→ **Job item**
Could you retype all of the entries exactly, without their pictures?

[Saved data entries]
============================================================

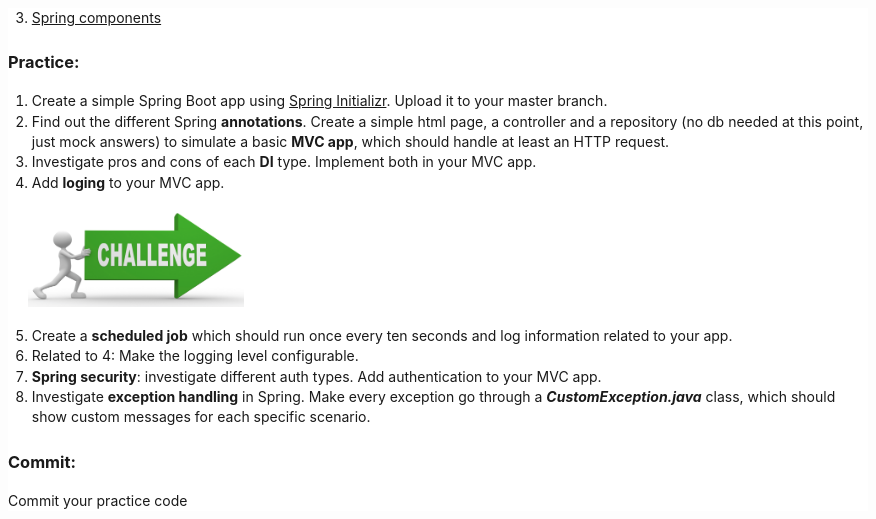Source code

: 3. [Spring components](https://www.baeldung.com/spring-tutorial)

### Practice: ###

1. Create a simple Spring Boot app using [Spring Initializr](https://start.spring.io/). Upload it to your master branch.
2. Find out the different Spring **annotations**. Create a simple html page, a controller and a repository (no db needed at this point, just mock answers) to simulate a basic **MVC app**, which should handle at least an HTTP request.
3. Investigate pros and cons of each **DI** type. Implement both in your MVC app.
4. Add **loging** to your MVC app. 

<img src="assets/challenge.png" title="Challenge Logo" width="256" height="100">

5. Create a **scheduled job** which should run once every ten seconds and log information related to your app.
6. Related to 4: Make the logging level configurable.
7. **Spring security**: investigate different auth types. Add authentication to your MVC app.
8. Investigate **exception handling** in Spring. Make every exception go through a ***CustomException.java*** class, which should show custom messages for each specific scenario.

### Commit: ###

Commit your practice code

============================================================

→ **Answer box**
Source code

: 3. [Spring components](https://www.baeldung.com/spring-tutorial)

### Practice: ###

1. Create a simple Spring Boot app using [Spring Initializr](https://start.spring.io/). Upload it to your master branch.
2. Find out the different Spring **annotations**. Create a simple html page, a controller and a repository (no db needed at this point, just mock answers) to simulate a basic **MVC app**, which should handle at least an HTTP request.
3. Investigate pros and cons of each **DI** type. Implement both in your MVC app.
4. Add **loging** to your MVC app. 

<img src="assets/challenge.png" title="Challenge Logo" width="256" height="100">

5. Create a **scheduled job** which should run once every ten seconds and log information related to your app.
6. Related to 4: Make the logging level configurable.
7. **Spring security**: investigate different auth types. Add authentication to your MVC app.
8. Investigate **exception handling** in Spring. Make every exception go through a ***CustomException.java*** class, which should show custom messages for each specific scenario.

### Commit: ###

Commit your practice code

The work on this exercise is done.